Wind the clock back to August 12, 1948, 11 Indian men marching on the turf of Wembley Stadium to fight against a nation, against the injustice, against Great Britain with no guns but a hockey bat. The stage was set for Olympics final and Balbir Singh, the captain of the first Indian hockey team, who was once handcuffed by the Britishers to be inducted for police force and play for Punjab, was all set for a payback. Although the British officer who ordered the arrest warrant, Sir John Bennett, came to welcome the Indian team when they first arrived at London for the scheduled match and hugged Balbir, but it wasn’t enough for our tormented captain. The whistle blew and the game began. Centre forward, Balbir, all in his aggression mode the first goal against Great Britain, thereby, leading India in the game and rubbing off the humiliation he faced. His team thought he might have finally gave a mile to his soul, until then, Balbir scored the second goal, leading India to 2-0 and hereby marking his name in the history. The Britishers seemed with no form and although they had refused to play a team from India since it was one of their colonies. On that day, they had no choice but to face the storm.

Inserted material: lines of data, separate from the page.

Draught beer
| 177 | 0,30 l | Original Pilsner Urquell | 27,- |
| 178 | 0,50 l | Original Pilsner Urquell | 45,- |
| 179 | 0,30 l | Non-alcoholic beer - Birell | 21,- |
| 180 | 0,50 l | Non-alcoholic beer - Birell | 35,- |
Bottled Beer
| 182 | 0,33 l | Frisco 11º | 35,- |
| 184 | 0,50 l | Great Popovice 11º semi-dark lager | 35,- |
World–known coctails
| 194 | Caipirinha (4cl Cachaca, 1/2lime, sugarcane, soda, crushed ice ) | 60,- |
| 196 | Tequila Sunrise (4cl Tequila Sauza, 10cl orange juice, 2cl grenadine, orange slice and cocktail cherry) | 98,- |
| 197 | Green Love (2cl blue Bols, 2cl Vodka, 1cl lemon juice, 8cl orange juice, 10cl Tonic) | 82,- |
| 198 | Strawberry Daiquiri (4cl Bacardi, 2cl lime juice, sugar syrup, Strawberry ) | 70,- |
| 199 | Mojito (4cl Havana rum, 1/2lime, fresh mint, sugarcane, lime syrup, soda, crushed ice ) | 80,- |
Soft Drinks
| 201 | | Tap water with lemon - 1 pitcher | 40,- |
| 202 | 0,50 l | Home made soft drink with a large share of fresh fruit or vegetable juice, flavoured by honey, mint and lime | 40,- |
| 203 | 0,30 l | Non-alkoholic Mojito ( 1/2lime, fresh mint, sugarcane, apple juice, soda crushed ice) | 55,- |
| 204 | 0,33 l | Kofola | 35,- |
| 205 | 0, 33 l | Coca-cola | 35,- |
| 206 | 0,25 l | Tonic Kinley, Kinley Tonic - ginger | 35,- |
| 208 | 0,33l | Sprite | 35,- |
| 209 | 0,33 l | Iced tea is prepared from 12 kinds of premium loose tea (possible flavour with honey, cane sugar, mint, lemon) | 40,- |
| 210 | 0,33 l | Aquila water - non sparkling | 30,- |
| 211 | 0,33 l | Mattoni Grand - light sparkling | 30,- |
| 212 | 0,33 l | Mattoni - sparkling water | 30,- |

The country till 1948 paid a heavy price for its freedom from the British Raj and one among those was partition of India and Pakistan. In one of the largest movement of population in history, India didn’t loose the land, but India did pay the price. Millions lost their lives, families and friendship and loved ones were now claimed as dead bodies. With all these losses raging inside the Indian hockey team, Tarlochan Singh scored the 3rd goal for team India. Just when the British team decided to gain the momentum and march down the game with fury, Pat Jansen hit the 4th goal and the Indian team stood in tears with all the sense of pride and freedom as the referee blew the final whistle and the Great Britain had to kneel again in front of India’s resolve. After 1948, hockey provided the country a sense of sweet revenge and a reason to look forward with pride and this is how hockey became India’s national sport.
India’s national sport that gave country pride, is currently being overshadowed by a game which was originally being discovered by British. 72 years of independence, it’s no time to celebrate, it’s time to ask yourself and to all others, do we really care about the sacrifices made to live and breathe in Free India? Do we really live in Free India? What is our national sports?